Evolving out of a research project on information technology and society, the book explores the digitization of the American city. Laguerre examines the impact of changes to various sectors of society, brought about by the advent of information technology and the Internet upon daily life in the contemporary American metropolis. The book focuses on actual information technology practices in the Silicon Valley/San Francisco metropolitan area, explaining how those practices are remoulding social relations, global interaction and the workplace environment.

Reviews

'...it has been a pleasure to review a book that seems to offer to the reader, as a matter of course, the solidity of facts, data and references.

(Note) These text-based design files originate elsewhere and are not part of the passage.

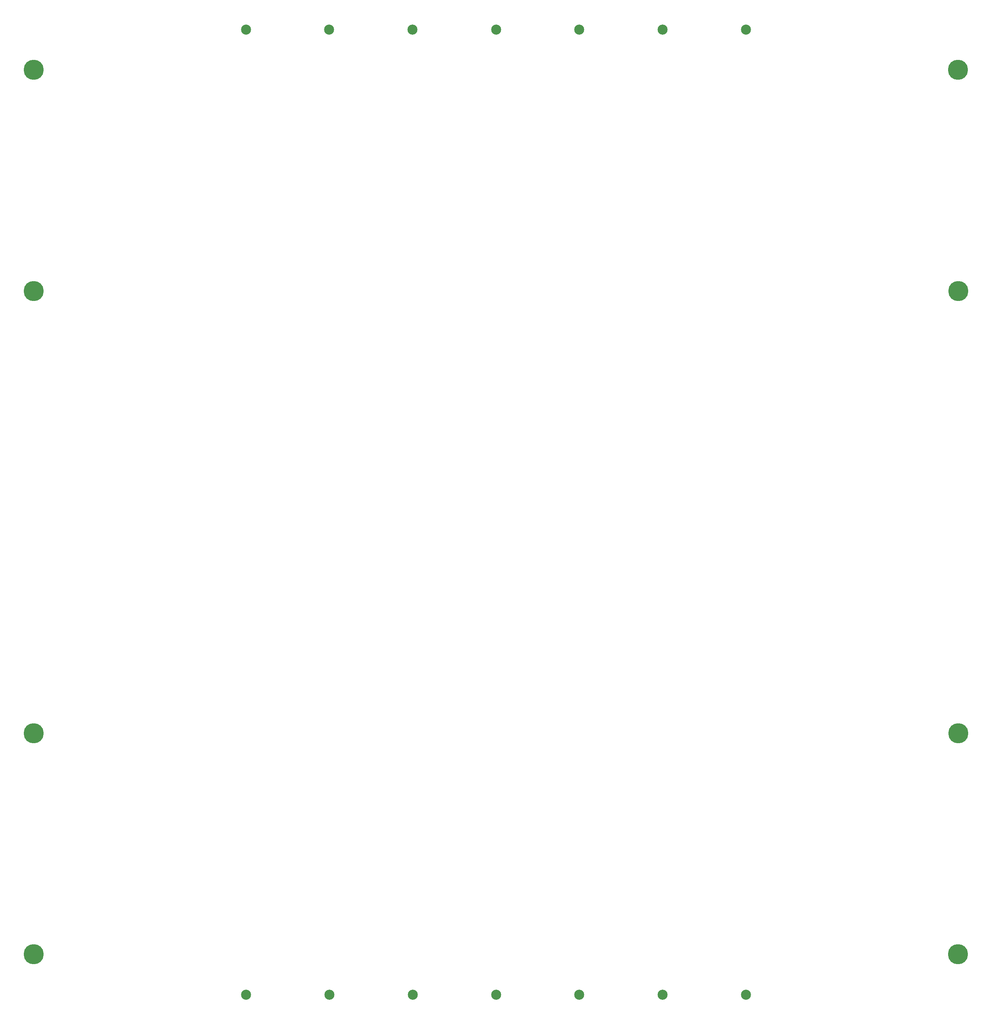
<source format=gbr>
%TF.GenerationSoftware,KiCad,Pcbnew,7.0.2*%
%TF.CreationDate,2023-05-22T19:29:04+02:00*%
%TF.ProjectId,Board1_Pad_PogoPin,426f6172-6431-45f5-9061-645f506f676f,rev?*%
%TF.SameCoordinates,Original*%
%TF.FileFunction,Soldermask,Top*%
%TF.FilePolarity,Negative*%
%FSLAX46Y46*%
G04 Gerber Fmt 4.6, Leading zero omitted, Abs format (unit mm)*
G04 Created by KiCad (PCBNEW 7.0.2) date 2023-05-22 19:29:04*
%MOMM*%
%LPD*%
G01*
G04 APERTURE LIST*
%ADD10C,2.500000*%
%ADD11C,5.000000*%
G04 APERTURE END LIST*
D10*
%TO.C,*%
X325134558Y-107793250D03*
%TD*%
D11*
%TO.C,REF\u002A\u002A2*%
X168651479Y-337816100D03*
%TD*%
D10*
%TO.C,*%
X304408158Y-107793250D03*
%TD*%
D11*
%TO.C,*%
X398692958Y-282850050D03*
%TD*%
D10*
%TO.C,*%
X345860958Y-107793250D03*
%TD*%
%TO.C,*%
X283681758Y-347823250D03*
%TD*%
%TO.C,*%
X221502558Y-347823250D03*
%TD*%
%TO.C,*%
X345860958Y-347823250D03*
%TD*%
%TO.C,*%
X283681758Y-107793250D03*
%TD*%
D11*
%TO.C,REF\u002A\u002A*%
X168651479Y-117816100D03*
%TD*%
%TO.C,REF\u002A\u002A1*%
X398651479Y-117816100D03*
%TD*%
D10*
%TO.C,*%
X242178158Y-107793250D03*
%TD*%
%TO.C,*%
X304408158Y-347823250D03*
%TD*%
%TO.C,*%
X262904558Y-107793250D03*
%TD*%
%TO.C,*%
X242228958Y-347823250D03*
%TD*%
D11*
%TO.C,*%
X398692958Y-172868050D03*
%TD*%
D10*
%TO.C,*%
X221451758Y-107793250D03*
%TD*%
%TO.C,*%
X325134558Y-347823250D03*
%TD*%
%TO.C,*%
X262955358Y-347823250D03*
%TD*%
D11*
%TO.C,*%
X168670558Y-282850050D03*
%TD*%
%TO.C,REF\u002A\u002A3*%
X398651479Y-337816100D03*
%TD*%
%TO.C,*%
X168670558Y-172817250D03*
%TD*%
M02*

</source>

This has been achieved without boring the reader...The author achieves fully and successfully his intent.' - Lanfranco Aceti, Information, Communication& Society

Authors and Affiliations

  • University of California, Berkeley, USA

    Michel S. Laguerre

About the author

MICHEL S. LAGUERRE is Professor and Director of the Berkeley Center for Globalization and Information Technology at the University of California, Berkeley, USA. He has published several books, including The Global Ethnopolis; Chinatown, Japantown and Manilatown in American Society, Urban Multiculturalism and Globalisation in New York City, Diasporic Citizenship, The Informal City, and Minoritized Space: An Inquiry into the Spatial Order of Things. His most recent book Diasporic Politics; Transnational Networks of Global Governance is forthcoming.